Ibu memilih diam dan menangis sendirian di ujung dapur sambil mencuci peralatan
makan jika hatinya sedang kesal dengan bapak. Bapak memilih menikmati secangkir
kopi dengan berbatang-batang rokok tingwe di beranda rumah jika
pikirannya sedang kalut dan ribut.
“Sabar,
Pak. Kita masih punya Tuhan yang maha kaya,” kata ibu saat bapak terkena PHK di
tempat kerja yang sebelumnya. Ibu membuatkan nasi goreng kesukaan bapak lalu
menyeduhkan secangkir kopi panas untuknya.
Suatu
ketika saat ibu mulai sakit-sakitan, ia sering mengajakku bicara. Ia bercerita
bagaimana usaha bapak membangun rumah sederhana ini. Ia bercerita bagaimana
usaha bapak memenuhi kebutuhan hidup kami. Terkadang ibu tersenyum dengan wajah
berseri-seri, terkadang matanya basah dan terasa perih.
Bapak
itu lelaki yang harus kau hormati sampai kapanpun. Kalau kamu sayang sama ibu,
kamu juga harus sayang sama bapakmu. Ibu sudah tidak bisa membuatkannya kopi
saat bapakmu berangkat bekerja, mulai sekarang maukah kamu menyuguhkan kopi
untuknya menggantikan ibu?”
Aku
mengangguk. Sejak saat itu setiap pagi aku yang mengaduk kopi untuk bapak. Baru
setelah ibu pergi, bapak tak mau lagi aku buatkan. Ia lebih memilih
bercengkrama sendiri dengan gula dan bubuk kopi, mengaduknya, menghirup
aromanya.

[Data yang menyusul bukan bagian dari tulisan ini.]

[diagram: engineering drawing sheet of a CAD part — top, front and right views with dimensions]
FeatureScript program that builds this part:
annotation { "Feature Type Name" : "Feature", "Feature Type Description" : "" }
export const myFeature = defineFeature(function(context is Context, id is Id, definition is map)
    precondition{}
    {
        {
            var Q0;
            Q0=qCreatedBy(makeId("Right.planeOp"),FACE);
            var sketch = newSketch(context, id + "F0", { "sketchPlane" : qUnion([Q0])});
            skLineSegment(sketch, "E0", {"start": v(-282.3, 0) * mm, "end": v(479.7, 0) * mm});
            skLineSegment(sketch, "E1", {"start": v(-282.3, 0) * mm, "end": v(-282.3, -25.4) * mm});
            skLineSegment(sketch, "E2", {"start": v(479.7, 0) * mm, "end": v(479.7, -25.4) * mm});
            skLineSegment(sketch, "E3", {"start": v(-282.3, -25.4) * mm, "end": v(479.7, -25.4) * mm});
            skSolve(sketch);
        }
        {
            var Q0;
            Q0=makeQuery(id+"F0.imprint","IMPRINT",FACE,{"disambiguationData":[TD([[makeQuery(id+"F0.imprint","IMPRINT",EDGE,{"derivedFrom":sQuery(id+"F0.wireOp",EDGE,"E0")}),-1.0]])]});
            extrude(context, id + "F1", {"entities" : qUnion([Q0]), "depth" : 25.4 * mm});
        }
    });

Mungkin itu salah satu cara ia mengenang kasih sayang ibu.
Sesudah
kematian ibu, bapak tak mau menikah lagi. Aku sempat merasa iba pada bapak,
pada kesepian yang terus mengiringi hari-harinya. Suatu ketika kuberanikan
mulut ini bertanya, “Pak, apa bapak tidak ada keinginan untuk menikah lagi?”
Bapak
menggelengkan kepala tanpa menjawab sepatah kata pun. Lalu esok harinya saat
aku makan malam bersamanya, ia berkata, “Bagi bapak, ibumu itu selalu hidup dan
akan tetap hidup sampai nanti. Bapak tidak punya keinginan menikah lagi, Bapak
takut menyakiti hati ibumu.”
Aku
hanya diam tanpa menanggapi. Aku dipaksa berpikir yang dalam, lebih dalam. Ada
pesan di balik kalimat yang bapak utarakan. Dan aku menyambungkannya dengan
pesan ibu sebelum ia pergi.
Baik, kini aku mengerti. Aku ingin
menjadi lelaki yang seperti bapak, yang bisa mencintai wanita seperti ibu
sedemikian tulusnya. Yang tidak memandang wanita hanya sebagai objek kepuasan
semata. Dan betapa beruntungnya bapak, bertemu dengan sosok ibu yang penyayang,
yang sungguh pantas untuk senantiasa dikenang.